* [What the task requires] Keep to one stretch of the data below, the lines from the one with "left hip: (627, 494)" up to and including the one with "right knee: (1068, 534)", and return that stretch exactly.

* [Items from a data source]
--- --- ---

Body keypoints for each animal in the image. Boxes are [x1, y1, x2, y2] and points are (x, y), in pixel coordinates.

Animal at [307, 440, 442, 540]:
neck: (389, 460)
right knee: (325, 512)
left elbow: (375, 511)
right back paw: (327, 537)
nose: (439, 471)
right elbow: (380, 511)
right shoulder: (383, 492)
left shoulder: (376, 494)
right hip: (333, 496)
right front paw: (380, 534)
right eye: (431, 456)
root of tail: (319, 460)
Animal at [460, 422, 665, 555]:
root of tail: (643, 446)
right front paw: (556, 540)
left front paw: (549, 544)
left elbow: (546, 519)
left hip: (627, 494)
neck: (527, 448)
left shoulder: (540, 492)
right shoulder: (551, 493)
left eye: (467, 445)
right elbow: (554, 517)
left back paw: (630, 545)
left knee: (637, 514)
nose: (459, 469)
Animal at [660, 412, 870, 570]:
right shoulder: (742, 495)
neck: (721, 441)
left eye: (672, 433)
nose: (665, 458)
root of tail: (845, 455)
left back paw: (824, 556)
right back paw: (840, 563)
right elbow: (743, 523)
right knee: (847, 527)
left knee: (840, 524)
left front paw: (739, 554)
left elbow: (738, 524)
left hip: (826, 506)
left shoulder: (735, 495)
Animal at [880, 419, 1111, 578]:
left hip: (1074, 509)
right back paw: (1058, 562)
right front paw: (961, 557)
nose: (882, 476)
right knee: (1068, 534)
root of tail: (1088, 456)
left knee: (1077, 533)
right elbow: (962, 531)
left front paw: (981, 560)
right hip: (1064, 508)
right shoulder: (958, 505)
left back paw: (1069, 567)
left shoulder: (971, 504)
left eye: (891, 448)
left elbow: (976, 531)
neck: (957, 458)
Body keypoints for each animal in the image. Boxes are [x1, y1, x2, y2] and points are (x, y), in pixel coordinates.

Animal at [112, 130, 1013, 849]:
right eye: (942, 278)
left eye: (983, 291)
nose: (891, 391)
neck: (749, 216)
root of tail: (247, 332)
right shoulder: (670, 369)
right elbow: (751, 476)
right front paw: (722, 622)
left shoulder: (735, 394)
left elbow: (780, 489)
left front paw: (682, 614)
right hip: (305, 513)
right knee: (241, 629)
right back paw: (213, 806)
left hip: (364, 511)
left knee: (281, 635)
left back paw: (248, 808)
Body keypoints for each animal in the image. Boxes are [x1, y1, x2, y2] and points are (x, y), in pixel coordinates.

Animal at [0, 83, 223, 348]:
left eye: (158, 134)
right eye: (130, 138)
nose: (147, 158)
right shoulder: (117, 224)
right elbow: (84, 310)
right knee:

--- --- ---

* [Answer space]
left hip: (627, 494)
neck: (527, 448)
left shoulder: (540, 492)
right shoulder: (551, 493)
left eye: (467, 445)
right elbow: (554, 517)
left back paw: (630, 545)
left knee: (637, 514)
nose: (459, 469)
Animal at [660, 412, 870, 570]:
right shoulder: (742, 495)
neck: (721, 441)
left eye: (672, 433)
nose: (665, 458)
root of tail: (845, 455)
left back paw: (824, 556)
right back paw: (840, 563)
right elbow: (743, 523)
right knee: (847, 527)
left knee: (840, 524)
left front paw: (739, 554)
left elbow: (738, 524)
left hip: (826, 506)
left shoulder: (735, 495)
Animal at [880, 419, 1111, 578]:
left hip: (1074, 509)
right back paw: (1058, 562)
right front paw: (961, 557)
nose: (882, 476)
right knee: (1068, 534)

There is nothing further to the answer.